## TASK DETAILS
After locating the line that contains "ring tip: (198, 133)" in the records below, write out exactly that line and each line after it through the one that contains "thumb tip: (315, 82)", and nothing else.

## DATASET
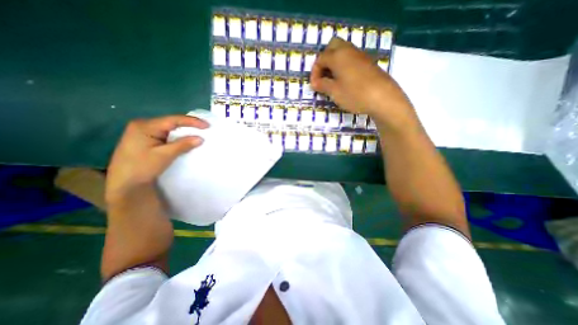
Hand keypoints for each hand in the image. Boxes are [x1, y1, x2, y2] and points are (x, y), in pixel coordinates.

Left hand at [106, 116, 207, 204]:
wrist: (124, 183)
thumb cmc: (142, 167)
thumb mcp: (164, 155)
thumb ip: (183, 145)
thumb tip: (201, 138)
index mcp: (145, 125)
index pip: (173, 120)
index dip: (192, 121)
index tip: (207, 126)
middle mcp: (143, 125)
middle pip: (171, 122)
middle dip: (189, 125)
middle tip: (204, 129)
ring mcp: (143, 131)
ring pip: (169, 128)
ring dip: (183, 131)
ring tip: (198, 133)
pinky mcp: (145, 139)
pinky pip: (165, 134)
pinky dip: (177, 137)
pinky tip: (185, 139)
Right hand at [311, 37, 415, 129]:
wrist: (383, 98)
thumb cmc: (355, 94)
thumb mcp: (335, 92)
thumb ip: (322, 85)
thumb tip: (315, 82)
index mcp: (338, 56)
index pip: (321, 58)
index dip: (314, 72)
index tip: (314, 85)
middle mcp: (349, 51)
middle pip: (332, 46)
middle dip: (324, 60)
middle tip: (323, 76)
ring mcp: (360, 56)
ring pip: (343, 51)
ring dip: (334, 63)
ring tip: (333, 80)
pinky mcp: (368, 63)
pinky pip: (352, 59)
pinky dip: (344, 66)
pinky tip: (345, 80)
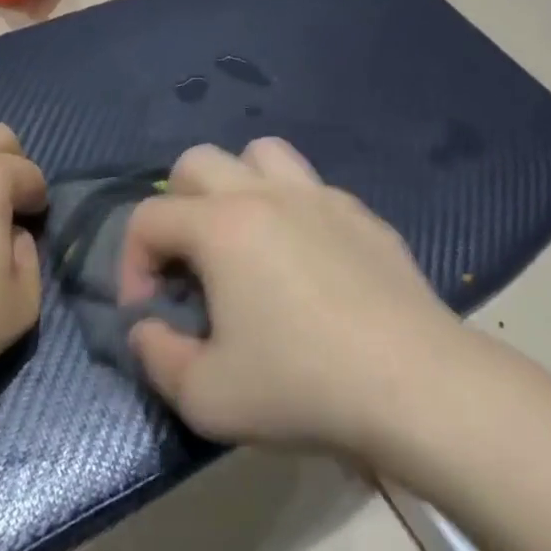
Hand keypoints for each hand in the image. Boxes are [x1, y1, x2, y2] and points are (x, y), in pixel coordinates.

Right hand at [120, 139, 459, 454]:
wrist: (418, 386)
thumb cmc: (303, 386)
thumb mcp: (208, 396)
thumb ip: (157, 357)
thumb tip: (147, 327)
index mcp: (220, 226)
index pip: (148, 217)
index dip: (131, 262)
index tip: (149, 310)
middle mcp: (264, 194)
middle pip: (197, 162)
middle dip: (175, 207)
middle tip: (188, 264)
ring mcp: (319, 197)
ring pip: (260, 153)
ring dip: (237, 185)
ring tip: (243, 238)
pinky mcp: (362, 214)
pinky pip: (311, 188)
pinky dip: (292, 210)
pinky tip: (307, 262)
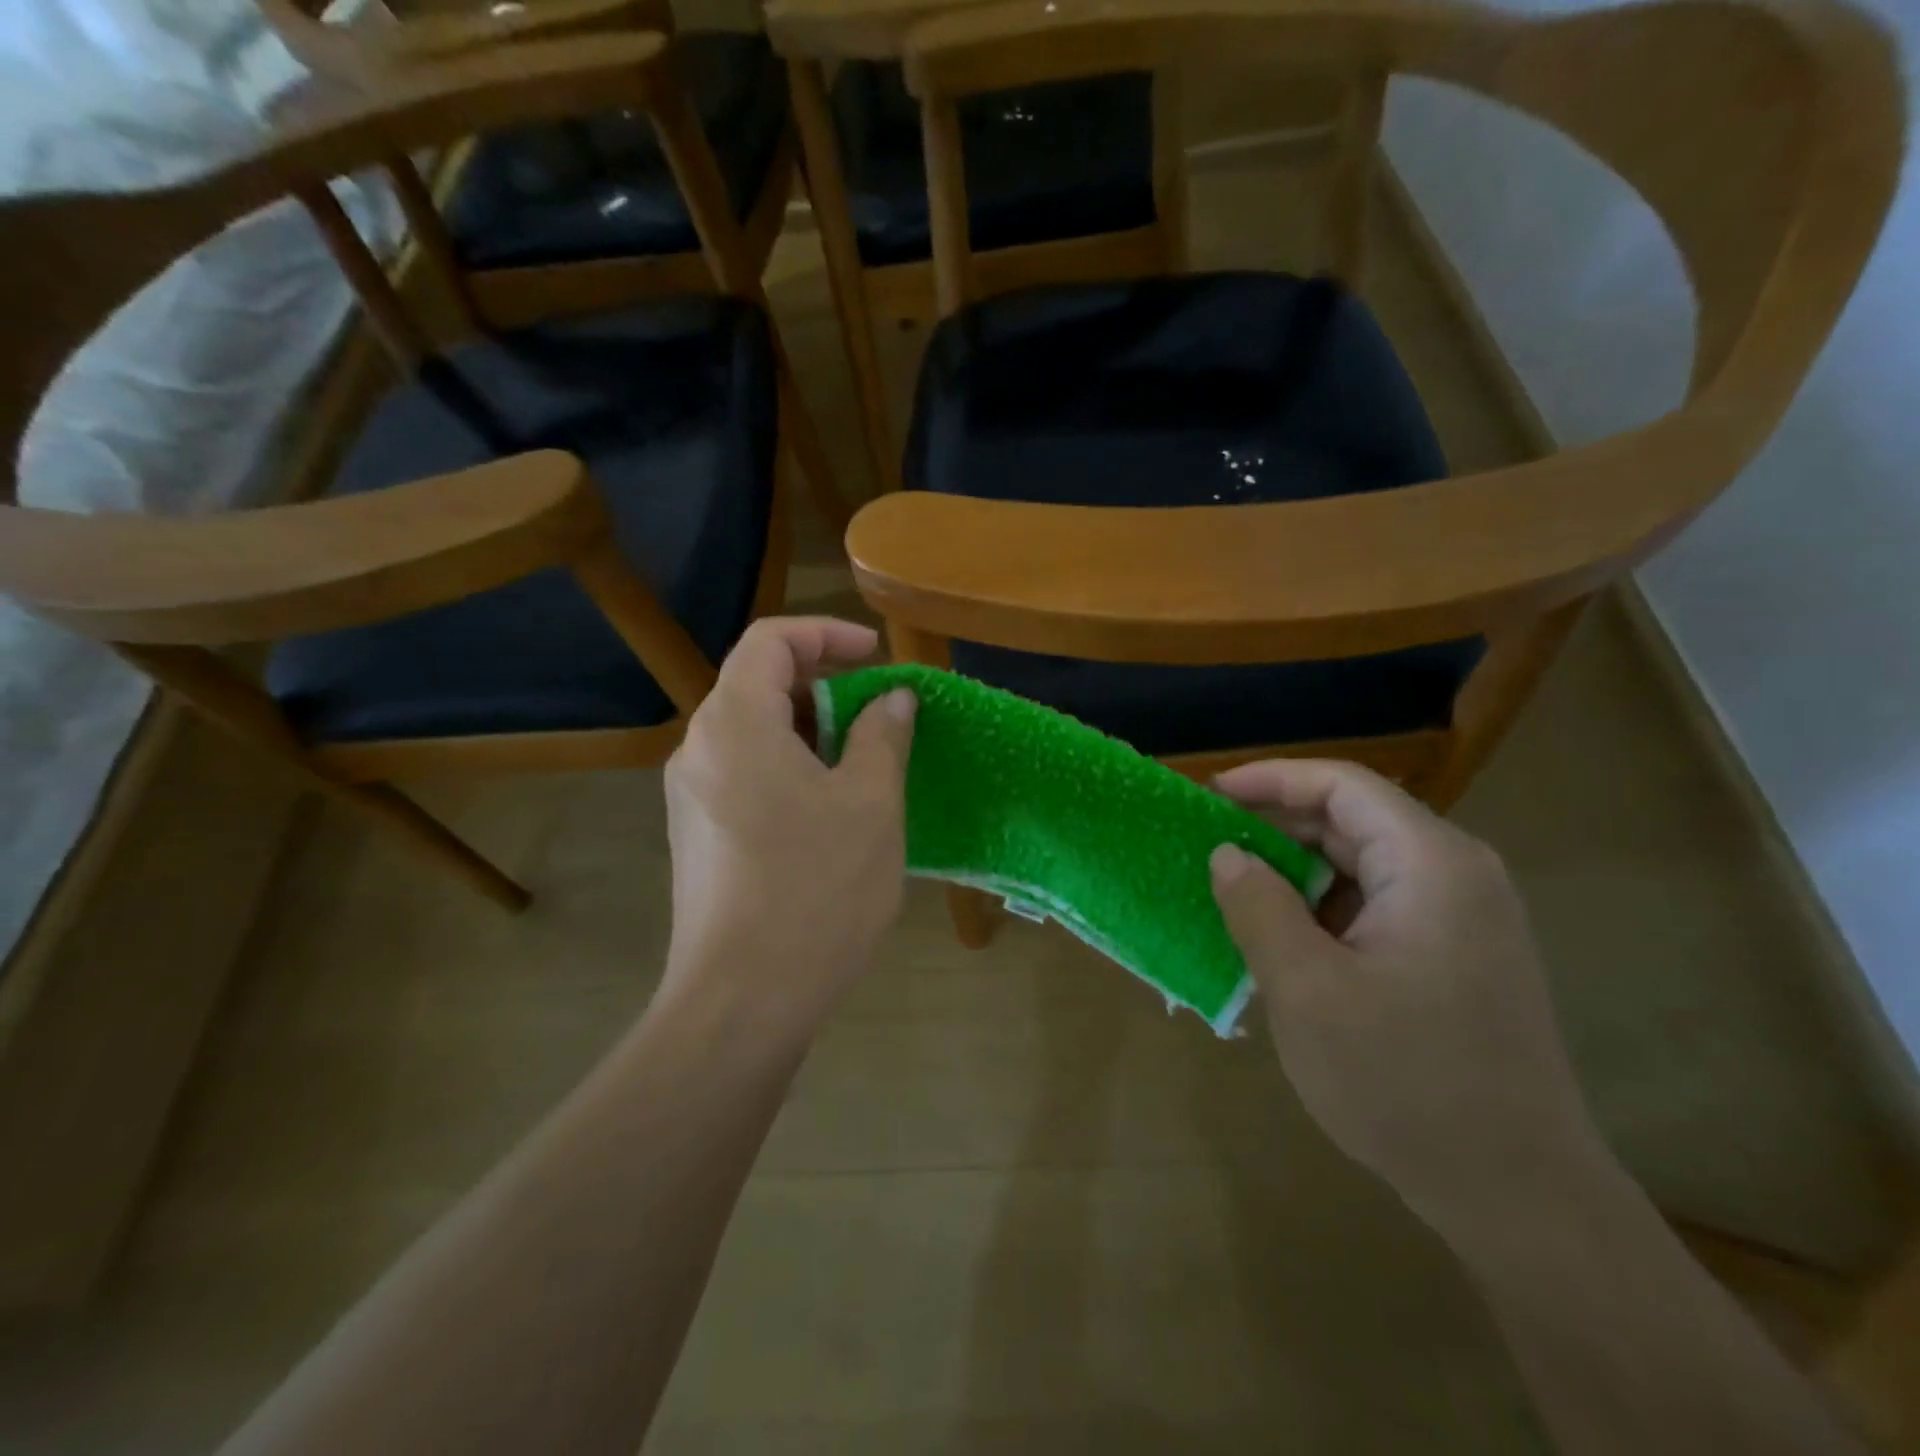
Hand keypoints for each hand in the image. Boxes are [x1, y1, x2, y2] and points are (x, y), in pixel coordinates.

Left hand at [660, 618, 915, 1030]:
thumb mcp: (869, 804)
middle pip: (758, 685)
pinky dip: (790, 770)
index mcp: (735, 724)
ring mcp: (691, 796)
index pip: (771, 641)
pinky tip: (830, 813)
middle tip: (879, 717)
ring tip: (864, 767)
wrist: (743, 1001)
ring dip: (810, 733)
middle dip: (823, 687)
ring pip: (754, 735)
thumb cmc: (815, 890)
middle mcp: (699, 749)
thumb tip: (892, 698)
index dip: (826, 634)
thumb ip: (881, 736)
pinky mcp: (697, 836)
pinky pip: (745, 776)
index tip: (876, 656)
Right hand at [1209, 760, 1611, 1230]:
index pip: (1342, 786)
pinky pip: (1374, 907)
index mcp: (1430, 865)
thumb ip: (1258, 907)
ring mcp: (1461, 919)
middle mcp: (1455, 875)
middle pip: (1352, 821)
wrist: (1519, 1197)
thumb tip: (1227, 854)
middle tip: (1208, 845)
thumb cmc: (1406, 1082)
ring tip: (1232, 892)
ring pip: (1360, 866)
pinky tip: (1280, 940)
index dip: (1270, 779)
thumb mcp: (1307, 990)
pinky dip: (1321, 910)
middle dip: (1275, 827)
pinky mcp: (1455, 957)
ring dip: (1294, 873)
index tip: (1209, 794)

...

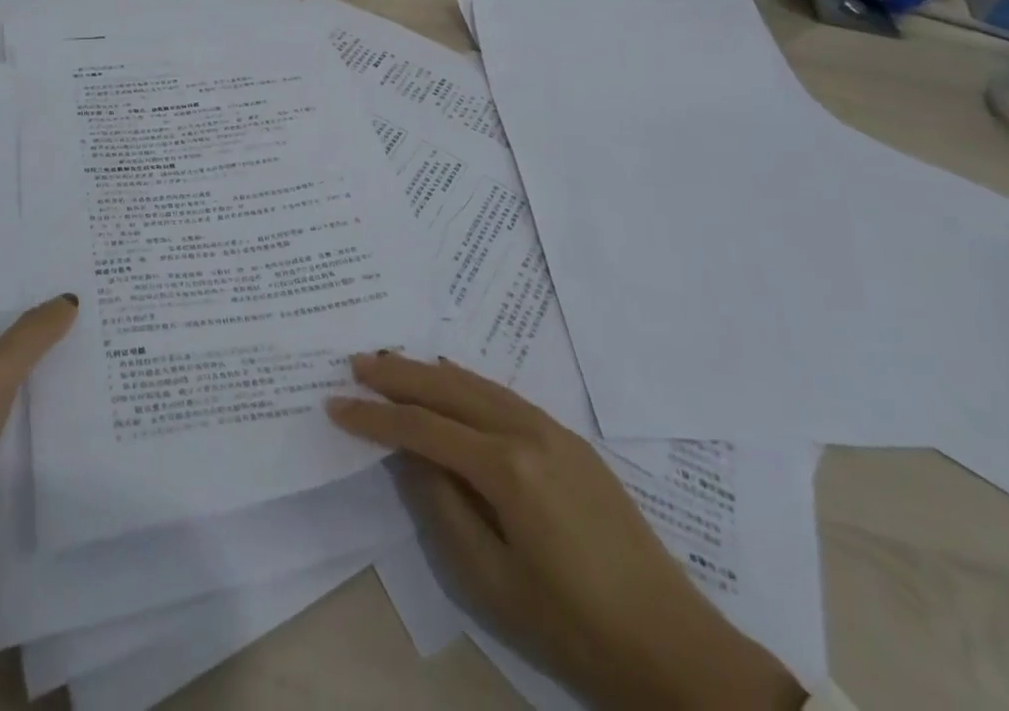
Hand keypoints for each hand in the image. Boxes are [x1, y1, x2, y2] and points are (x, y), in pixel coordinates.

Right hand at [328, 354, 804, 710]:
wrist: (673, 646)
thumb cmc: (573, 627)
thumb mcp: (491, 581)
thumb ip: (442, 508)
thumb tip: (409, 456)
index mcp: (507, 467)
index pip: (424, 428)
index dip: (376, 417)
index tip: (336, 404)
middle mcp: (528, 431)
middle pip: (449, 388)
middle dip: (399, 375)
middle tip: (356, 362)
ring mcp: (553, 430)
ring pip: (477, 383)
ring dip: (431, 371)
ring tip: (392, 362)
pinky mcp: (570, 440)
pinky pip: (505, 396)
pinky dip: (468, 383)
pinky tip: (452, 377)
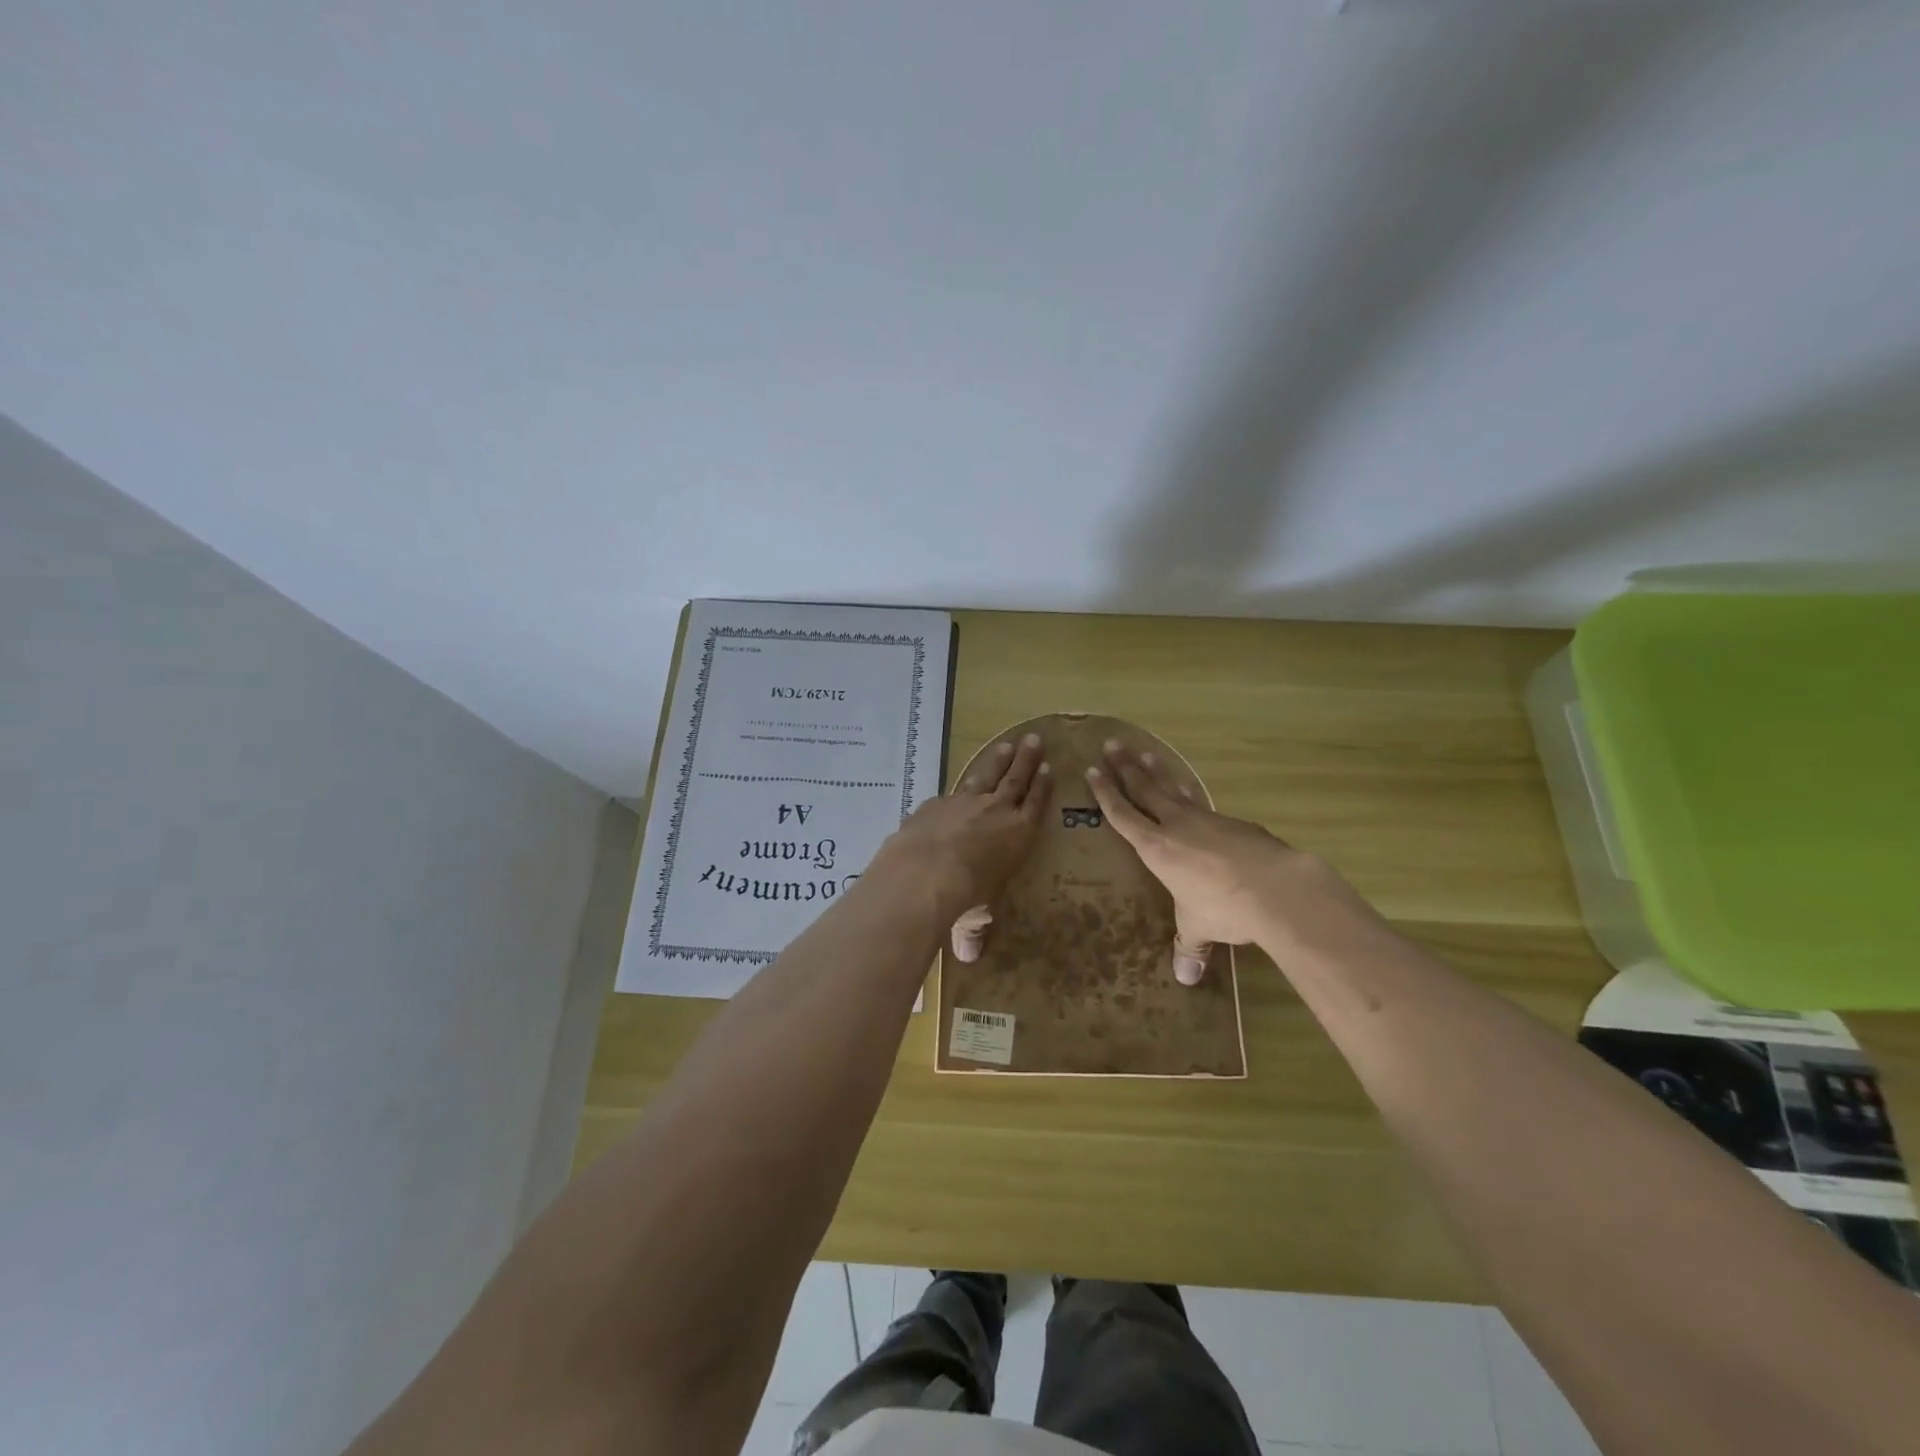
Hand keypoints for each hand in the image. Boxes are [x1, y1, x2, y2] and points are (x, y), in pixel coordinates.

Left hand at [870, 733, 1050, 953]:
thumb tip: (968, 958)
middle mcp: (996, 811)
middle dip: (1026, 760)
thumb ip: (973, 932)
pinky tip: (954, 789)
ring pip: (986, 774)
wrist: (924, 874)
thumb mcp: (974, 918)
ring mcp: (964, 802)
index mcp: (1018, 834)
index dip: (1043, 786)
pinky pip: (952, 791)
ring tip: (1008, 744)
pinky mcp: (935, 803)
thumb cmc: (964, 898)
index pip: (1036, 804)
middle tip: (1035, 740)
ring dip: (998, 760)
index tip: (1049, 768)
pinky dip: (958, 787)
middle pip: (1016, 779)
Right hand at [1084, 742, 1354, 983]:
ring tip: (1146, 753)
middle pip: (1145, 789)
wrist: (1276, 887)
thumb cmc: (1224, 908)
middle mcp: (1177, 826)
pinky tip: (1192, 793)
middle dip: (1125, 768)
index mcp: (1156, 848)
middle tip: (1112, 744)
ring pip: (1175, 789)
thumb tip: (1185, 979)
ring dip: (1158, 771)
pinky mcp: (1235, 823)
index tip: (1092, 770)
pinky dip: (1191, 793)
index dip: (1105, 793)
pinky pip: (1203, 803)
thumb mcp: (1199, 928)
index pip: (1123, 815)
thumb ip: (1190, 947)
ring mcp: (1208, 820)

## RESULT BELOW
ring tip: (198, 133)
pinky mcp: (145, 139)
pinky pip: (165, 134)
pinky dip: (177, 137)
pinky tip: (185, 139)
Right hand at [311, 37, 415, 129]:
wrist: (383, 98)
thumb cmc: (355, 94)
thumb mcp: (335, 92)
thumb ip: (322, 85)
thumb tip: (315, 82)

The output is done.